___ AVAILABLE DATA

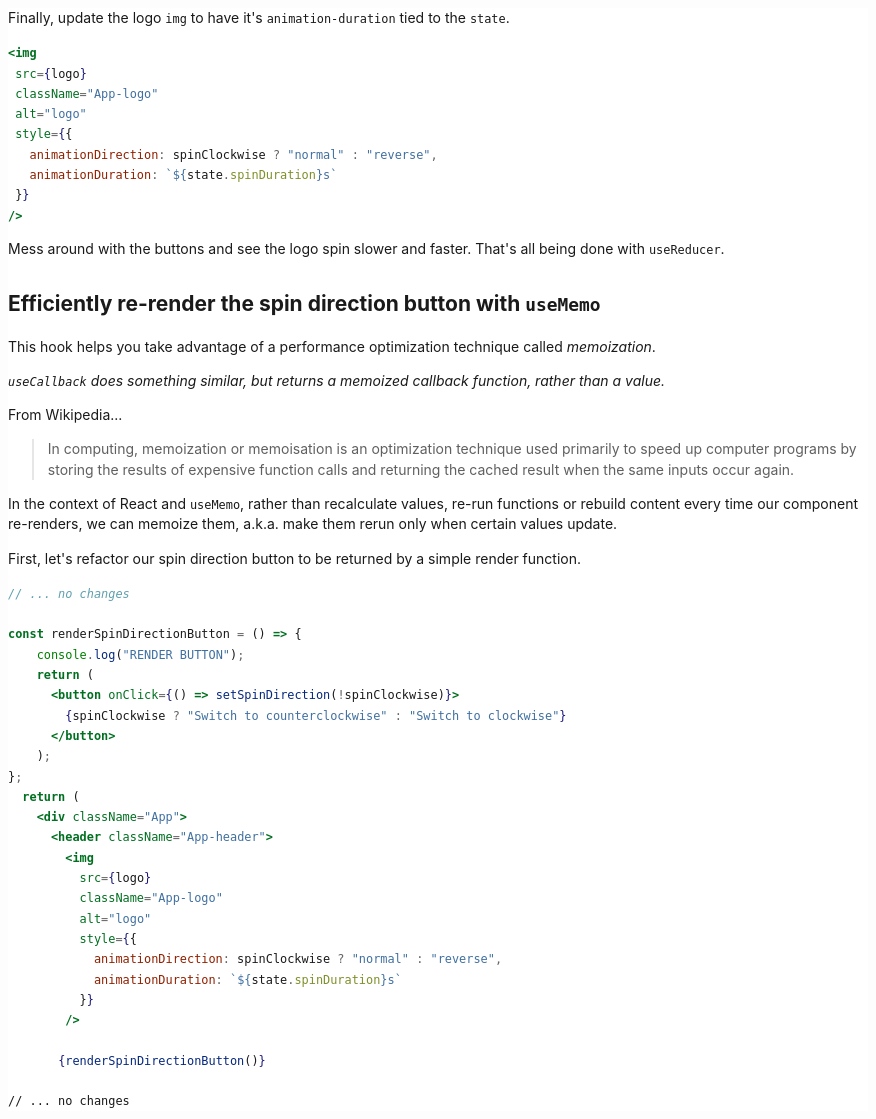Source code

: 
Finally, update the logo `img` to have it's `animation-duration` tied to the `state`.
 ```jsx
<img
  src={logo}
  className="App-logo"
  alt="logo"
  style={{
    animationDirection: spinClockwise ? "normal" : "reverse",
    animationDuration: `${state.spinDuration}s`
  }}
/>
```

Mess around with the buttons and see the logo spin slower and faster. That's all being done with `useReducer`.

## Efficiently re-render the spin direction button with `useMemo`
This hook helps you take advantage of a performance optimization technique called _memoization_. 

_`useCallback` does something similar, but returns a memoized callback function, rather than a value._

From Wikipedia...
> In computing, memoization or memoisation is an optimization technique used primarily to speed up computer programs by storing the results of expensive function calls and returning the cached result when the same inputs occur again. 

In the context of React and `useMemo`, rather than recalculate values, re-run functions or rebuild content every time 
our component re-renders, we can memoize them, a.k.a. make them rerun only when certain values update.

First, let's refactor our spin direction button to be returned by a simple render function.
```jsx
// ... no changes

const renderSpinDirectionButton = () => {
    console.log("RENDER BUTTON");
    return (
      <button onClick={() => setSpinDirection(!spinClockwise)}>
        {spinClockwise ? "Switch to counterclockwise" : "Switch to clockwise"}
      </button>
    );
};
  return (
    <div className="App">
      <header className="App-header">
        <img
          src={logo}
          className="App-logo"
          alt="logo"
          style={{
            animationDirection: spinClockwise ? "normal" : "reverse",
            animationDuration: `${state.spinDuration}s`
          }}
        />
       
       {renderSpinDirectionButton()}
        
// ... no changes
```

______

▶ _ASSIGNMENT_
Set down the data above exactly as written. Omit the pictures.

▶ _OUTPUT FOR THIS TASK_
Source code

: 
Finally, update the logo `img` to have it's `animation-duration` tied to the `state`.
 ```jsx
<img
  src={logo}
  className="App-logo"
  alt="logo"
  style={{
    animationDirection: spinClockwise ? "normal" : "reverse",
    animationDuration: `${state.spinDuration}s`
  }}
/>
```

Mess around with the buttons and see the logo spin slower and faster. That's all being done with `useReducer`.

## Efficiently re-render the spin direction button with `useMemo`
This hook helps you take advantage of a performance optimization technique called _memoization_. 

_`useCallback` does something similar, but returns a memoized callback function, rather than a value._

From Wikipedia...
> In computing, memoization or memoisation is an optimization technique used primarily to speed up computer programs by storing the results of expensive function calls and returning the cached result when the same inputs occur again. 

In the context of React and `useMemo`, rather than recalculate values, re-run functions or rebuild content every time 
our component re-renders, we can memoize them, a.k.a. make them rerun only when certain values update.

First, let's refactor our spin direction button to be returned by a simple render function.
```jsx
// ... no changes

const renderSpinDirectionButton = () => {
    console.log("RENDER BUTTON");
    return (
      <button onClick={() => setSpinDirection(!spinClockwise)}>
        {spinClockwise ? "Switch to counterclockwise" : "Switch to clockwise"}
      </button>
    );
};
  return (
    <div className="App">
      <header className="App-header">
        <img
          src={logo}
          className="App-logo"
          alt="logo"
          style={{
            animationDirection: spinClockwise ? "normal" : "reverse",
            animationDuration: `${state.spinDuration}s`
          }}
        />
       
       {renderSpinDirectionButton()}
        
// ... no changes
```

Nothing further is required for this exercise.